[Electronics engineering source data]
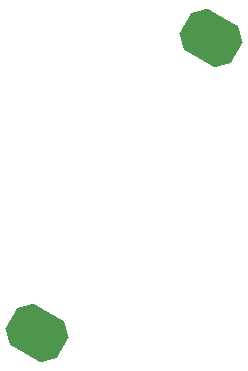
<source format=gtp>
G04*
G04 #@! TF.GenerationSoftware,Altium Limited,Altium NEXUS,1.0.9 (89)*
G04*
G04 Layer_Color=8421504*
%FSLAX42Y42*%
%MOMM*%
G71*
G01*
G75*
G04:AMPARAMS|DCode=11|XSize=4mm|YSize=5mm|CornerRadius=0mm|HoleSize=0mm|Usage=FLASHONLY|Rotation=240.000|XOffset=0mm|YOffset=0mm|HoleType=Round|Shape=Octagon|*
%AMOCTAGOND11*
4,1,8,2.67,-0.38,1.67,-2.12,0.30,-2.48,-2.30,-0.98,-2.67,0.38,-1.67,2.12,-0.30,2.48,2.30,0.98,2.67,-0.38,0.0*
%
%ADD11OCTAGOND11*%

D11*
X1764Y2746D02*
D03*
X294Y251D02*
D03*
M02*

</source>
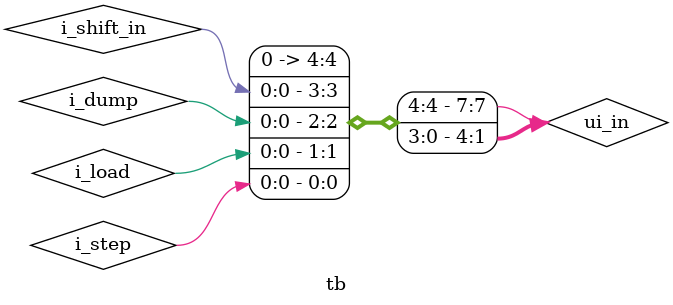
<source format=v>
`default_nettype none
`timescale 1ns / 1ps

/* This testbench just instantiates the module and makes some convenient wires
   that can be driven / tested by the cocotb test.py.
*/
module tb ();

  // Dump the signals to a VCD file. You can view it with gtkwave.
  initial begin
    $dumpfile("tb.vcd");
    $dumpvars(0, tb);
    #1;
  end

  // Wire up the inputs and outputs:
  reg clk;
  reg rst_n;
  reg ena;
  reg [7:0] uio_in;
  wire [7:0] uo_out;
  wire [7:0] uio_out;
  wire [7:0] uio_oe;

  reg i_run;
  reg i_step;
  reg i_load;
  reg i_dump;
  reg i_shift_in;
  reg [1:0] i_reg_sel;
  wire [7:0] ui_in = {1'b0, i_reg_sel, i_shift_in, i_dump, i_load, i_step, i_run};

  wire o_cpu_sleep = uo_out[0];
  wire o_cpu_stop = uo_out[1];
  wire o_cpu_wait_delay = uo_out[2];
  wire o_shift_out = uo_out[3];

`ifdef GL_TEST
  wire VPWR = 1'b1;
  wire VGND = 1'b0;
`endif

  // Replace tt_um_example with your module name:
  tt_um_urish_spell user_project (

      // Include power ports for the Gate Level test:
`ifdef GL_TEST
      .VPWR(VPWR),
      .VGND(VGND),
`endif

      .ui_in  (ui_in),    // Dedicated inputs
      .uo_out (uo_out),   // Dedicated outputs
      .uio_in (uio_in),   // IOs: Input path
      .uio_out(uio_out),  // IOs: Output path
      .uio_oe (uio_oe),   // IOs: Enable path (active high: 0=input, 1=output)
      .ena    (ena),      // enable - goes high when design is selected
      .clk    (clk),      // clock
      .rst_n  (rst_n)     // not reset
  );

endmodule

</source>
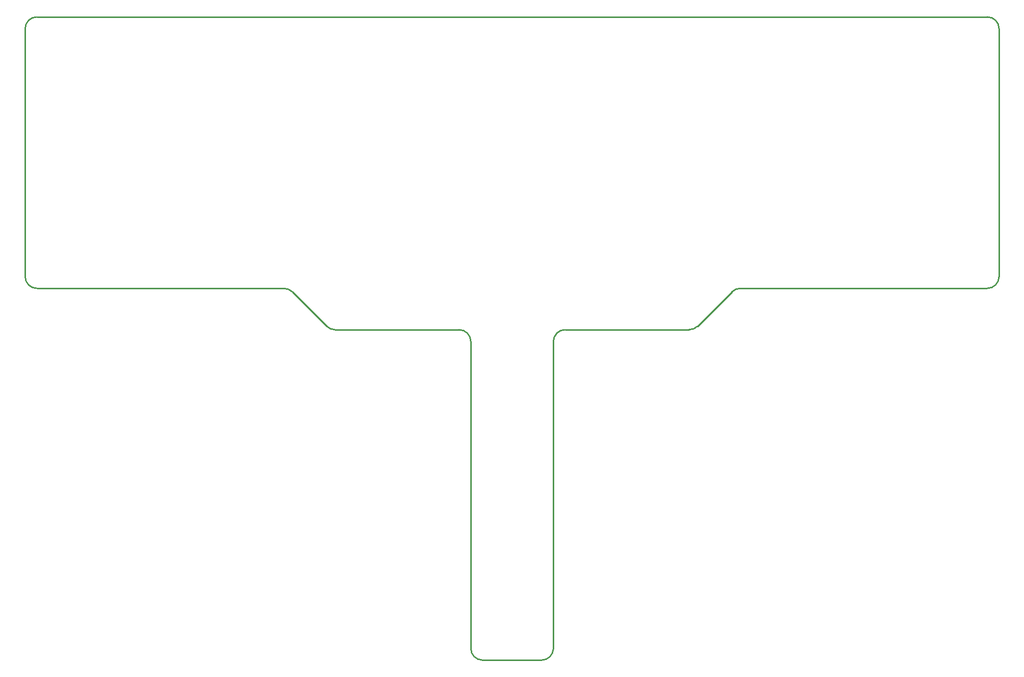
<source format=gm1>
G04 Layer_Color=16711935*
%FSLAX43Y43*%
%MOMM*%
G71*
G01*
G75*
%ADD45C,0.254*%
D45*
X5000Y-5000D02*
G03*
X7000Y-3000I0J2000D01*
G01*
X-7000D02*
G03*
X-5000Y-5000I2000J0D01*
G01*
X-7000Y49000D02*
G03*
X-9000Y51000I-2000J0D01*
G01*
X-31414Y51586D02*
G03*
X-30000Y51000I1414J1414D01*
G01*
X-37243Y57414D02*
G03*
X-38657Y58000I-1414J-1414D01*
G01*
X-82500Y60000D02*
G03*
X-80500Y58000I2000J0D01*
G01*
Y104000D02*
G03*
X-82500Y102000I0J-2000D01*
G01*
X82500D02*
G03*
X80500Y104000I-2000J0D01*
G01*
Y58000D02*
G03*
X82500Y60000I0J2000D01*
G01*
X38657Y58000D02*
G03*
X37243Y57414I0J-2000D01*
G01*
X30000Y51000D02*
G03*
X31414Y51586I0J2000D01*
G01*
X9000Y51000D02*
G03*
X7000Y49000I0J-2000D01*
G01*
X7000Y-3000D02*
Y49000D01*
X-5000Y-5000D02*
X5000D01*
X-7000Y-3000D02*
Y49000D01*
X-30000Y51000D02*
X-9000D01*
X-37243Y57414D02*
X-31414Y51586D01*
X-80500Y58000D02*
X-38657D01*
X-82500Y60000D02*
Y102000D01*
X-80500Y104000D02*
X80500D01*
X82500Y60000D02*
Y102000D01*
X38657Y58000D02*
X80500D01*
X31414Y51586D02*
X37243Y57414D01*
X9000Y51000D02*
X30000D01*
X5000Y-5000D02*
G03*
X7000Y-3000I0J2000D01*
G01*
X-7000D02*
G03*
X-5000Y-5000I2000J0D01*
G01*
X-7000Y49000D02*
G03*
X-9000Y51000I-2000J0D01*
G01*
X-31414Y51586D02*
G03*
X-30000Y51000I1414J1414D01*
G01*
X-37243Y57414D02*
G03*
X-38657Y58000I-1414J-1414D01*
G01*
X-82500Y60000D02*
G03*
X-80500Y58000I2000J0D01*
G01*
Y104000D02*
G03*
X-82500Y102000I0J-2000D01*
G01*
X82500D02*
G03*
X80500Y104000I-2000J0D01*
G01*
Y58000D02*
G03*
X82500Y60000I0J2000D01*
G01*
X38657Y58000D02*
G03*
X37243Y57414I0J-2000D01*
G01*
X30000Y51000D02*
G03*
X31414Y51586I0J2000D01*
G01*
X9000Y51000D02*
G03*
X7000Y49000I0J-2000D01*
G01*
X7000Y-3000D02*
Y49000D01*
X-5000Y-5000D02*
X5000D01*
X-7000Y-3000D02*
Y49000D01*
X-30000Y51000D02*
X-9000D01*
X-37243Y57414D02*
X-31414Y51586D01*
X-80500Y58000D02*
X-38657D01*
X-82500Y60000D02*
Y102000D01*
X-80500Y104000D02*
X80500D01*
X82500Y60000D02*
Y102000D01*
X38657Y58000D02*
X80500D01*
X31414Y51586D02*
X37243Y57414D01*
X9000Y51000D02*
X30000D01*
M02*

</source>
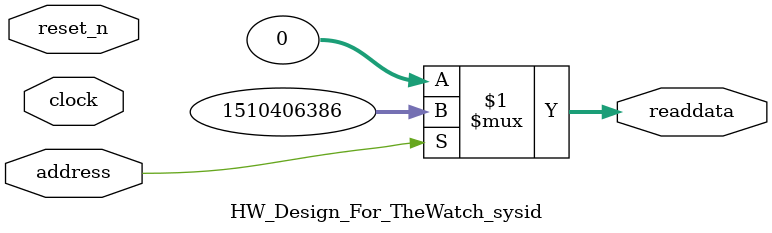
<source format=v>

`timescale 1ns / 1ps
// synthesis translate_on

// turn off superfluous verilog processor warnings 
// altera message_level Level1 
// altera message_off 10034 10035 10036 10037 10230 10240 10030 

module HW_Design_For_TheWatch_sysid (
               // inputs:
                address,
                clock,
                reset_n,

               // outputs:
                readdata
             )
;

  output  [ 31: 0] readdata;
  input            address;
  input            clock;
  input            reset_n;

  wire    [ 31: 0] readdata;
  //control_slave, which is an e_avalon_slave
  assign readdata = address ? 1510406386 : 0;

endmodule




</source>
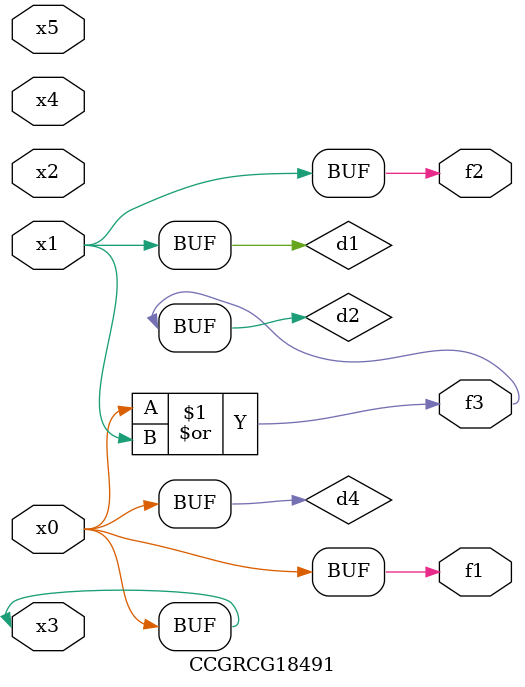
<source format=v>
module CCGRCG18491(
	input x0, x1, x2, x3, x4, x5,
	output f1, f2, f3
);

	wire d1, d2, d3, d4;

	and (d1, x1);
	or (d2, x0, x1);
	nand (d3, x0, x5);
	buf (d4, x0, x3);
	assign f1 = d4;
	assign f2 = d1;
	assign f3 = d2;
endmodule

</source>
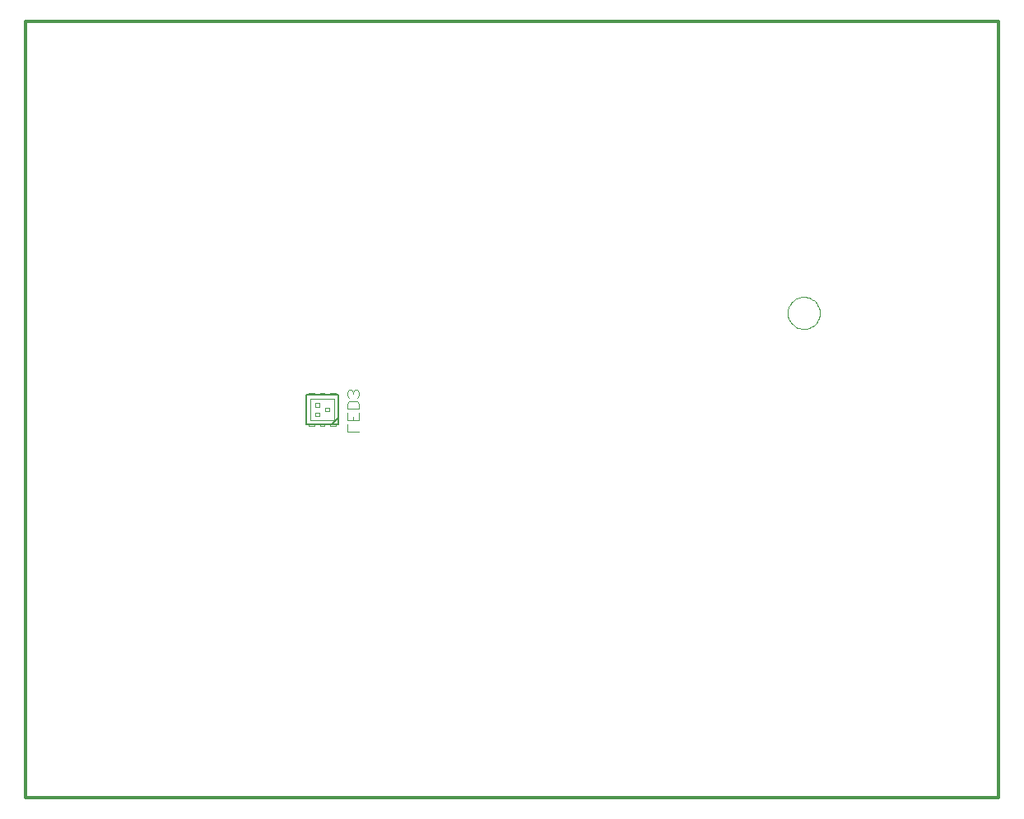
<source format=gbo>
G75*
%MOIN*%
%OFA0B0*%
%FSLAX24Y24*%
%IPPOS*%
%LPD*%
%AMOC8*
5,1,8,0,0,1.08239X$1,22.5*
%
%ADD10C,0.0120*%
%ADD11C,0.0040*%
%ADD12C,0.0080*%
%ADD13C,0.0000*%
D10*
X013160Y000220D02*
X013160Y031716D01*
X052530Y031716D01*
X052530Y000220D01*
X013160Y000220D01*
D11*
X026180Y015067D02*
X026180Y015374D01*
X026180Y015528D02*
X026180Y015835D01*
X026180Y015988D02*
X026180Y016218D01*
X026257Y016295D01*
X026564Y016295D01*
X026641Y016218D01*
X026641Y015988D01*
X026180Y015988D01*
X026411Y015681D02*
X026411Y015528D01*
X026641Y015528D02*
X026180Y015528D01*
X026180Y015067D02*
X026641Y015067D01*
X026641Y015528D02*
X026641Y015835D01*
X026564Y016448D02*
X026641Y016525D01*
X026641Y016679D01*
X026564Y016755D01*
X026487Y016755D01*
X026411Y016679D01*
X026334Y016755D01*
X026257Y016755D01*
X026180Y016679D01*
X026180Y016525D01*
X026257Y016448D01*
X026411Y016602D02*
X026411Y016679D01*
X025712Y016637D02*
X025712Y016559D01*
X025712Y016637D02*
X025475Y016637D01*
X025475Y016559D01*
X025239Y016559D02*
X025239Y016637D01*
X025082Y016637D01*
X025082Y016559D01*
X024845Y016559D02*
X024845Y016637D01*
X024609Y016637D01*
X024609Y016559D01*
X024668Y016401D02*
X024668Y015535D01*
X025652Y015535D01*
X025652Y016401D01*
X024668Y016401D01*
X024885Y016244D02*
X024885Y016086D01*
X025042Y016086D01*
X025042Y016244D01*
X024885Y016244D01*
X024885Y015850D02*
X024885Y015692D01*
X025042Y015692D01*
X025042Y015850D01*
X024885Y015850D01*
X025278Y015889D02*
X025436Y015889D01*
X025436Y016047D01*
X025278Y016047D01*
X025278Y015889D01*
X025239Y015377D02*
X025239Y015299D01*
X025082Y015299D01*
X025082Y015377D01*
X024845Y015377D02*
X024845Y015299D01*
X024609Y015299D01*
X024609Y015377D01*
X025475Y015377D02*
X025475Y015299D01*
X025712Y015299D01*
X025712Y015377D01*
D12*
X025810Y015377D01*
X025810Y015633D01*
X025554Y015377D01*
X025712Y015377D01*
X025554Y015377D02*
X025475Y015377D01*
X025239Y015377D01*
X025082Y015377D01*
X024845Y015377D01*
X024609Y015377D01*
X024511Y015377D01*
X024511Y016559D01*
X024609Y016559D01*
X024845Y016559D01*
X025082Y016559D01*
X025239Y016559D01*
X025475Y016559D01*
X025712Y016559D01*
X025810Y016559D01*
X025810Y015633D01*
D13*
X044010Y019883D02*
X044012Y019933D01*
X044018Y019983D01*
X044028Y020033D01*
X044041Y020081D01*
X044058Y020129D01*
X044079Y020175D01*
X044103Y020219D01*
X044131Y020261D01*
X044162Y020301D01*
X044196Y020338D01*
X044233Y020373D01*
X044272Y020404D01*
X044313Y020433D01*
X044357Y020458D01*
X044403Y020480D01*
X044450Y020498D01*
X044498Y020512D01*
X044547Y020523D01*
X044597Y020530D01*
X044647Y020533D01*
X044698Y020532D01*
X044748Y020527D01*
X044798Y020518D01*
X044846Y020506D01*
X044894Y020489D01*
X044940Y020469D01*
X044985Y020446D01*
X045028Y020419D01*
X045068Y020389D01*
X045106Y020356D01*
X045141Y020320D01*
X045174Y020281D01*
X045203Y020240D01*
X045229Y020197D01*
X045252Y020152D01*
X045271Y020105D01*
X045286Y020057D01*
X045298Y020008D01*
X045306Y019958D01*
X045310Y019908D01*
X045310Y019858D01*
X045306Y019808D01*
X045298Y019758D01*
X045286Y019709D01*
X045271Y019661D01*
X045252Y019614D01*
X045229Y019569D01*
X045203Y019526D01*
X045174Y019485D01*
X045141Y019446D01*
X045106Y019410D01*
X045068Y019377D01*
X045028Y019347D01*
X044985Y019320D01*
X044940Y019297D01*
X044894Y019277D01*
X044846Y019260D01*
X044798Y019248D01*
X044748Y019239D01*
X044698Y019234D01*
X044647Y019233D01*
X044597Y019236D01*
X044547Y019243D01*
X044498Y019254D01*
X044450Y019268D01*
X044403Y019286D01*
X044357Y019308D01*
X044313Y019333D01*
X044272Y019362D01*
X044233Y019393D01*
X044196Y019428D01*
X044162Y019465D01*
X044131Y019505D01*
X044103Y019547D01*
X044079Y019591D01*
X044058Y019637D01*
X044041Y019685D01*
X044028Y019733D01*
X044018Y019783D01*
X044012Y019833D01*
X044010Y019883D01*
M02*

</source>
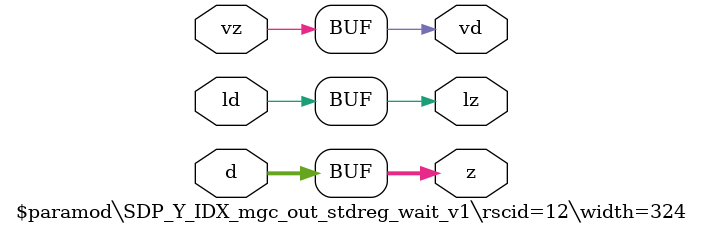
<source format=v>
module \$paramod\SDP_Y_IDX_mgc_out_stdreg_wait_v1\rscid=12\width=324 (ld, vd, d, lz, vz, z);
  (* src = "./vmod/nvdla/sdp/NV_NVDLA_SDP_CORE_Y_idx.v:47" *)
  input [323:0] d;
  (* src = "./vmod/nvdla/sdp/NV_NVDLA_SDP_CORE_Y_idx.v:45" *)
  input ld;
  (* src = "./vmod/nvdla/sdp/NV_NVDLA_SDP_CORE_Y_idx.v:48" *)
  output lz;
  (* src = "./vmod/nvdla/sdp/NV_NVDLA_SDP_CORE_Y_idx.v:46" *)
  output vd;
  (* src = "./vmod/nvdla/sdp/NV_NVDLA_SDP_CORE_Y_idx.v:49" *)
  input vz;
  (* src = "./vmod/nvdla/sdp/NV_NVDLA_SDP_CORE_Y_idx.v:50" *)
  output [323:0] z;
  assign lz = ld;
  assign vd = vz;
  assign z = d;
endmodule

</source>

*What to do:* Please give again the lines above between the line holding "X024845Y016559D01*" and the line holding "X044079Y020175D01*", inclusive, exactly as they are and with nothing added.

*Answer below:*
X024845Y016559D01*
X025082Y016559D01*
X025239Y016559D01*
X025475Y016559D01*
X025712Y016559D01*
X025810Y016559D01*
X025810Y015633D01*
D13*
X044010Y019883D02*
X044012Y019933D01*
X044018Y019983D01*
X044028Y020033D01*
X044041Y020081D01*
X044058Y020129D01*
X044079Y020175D01*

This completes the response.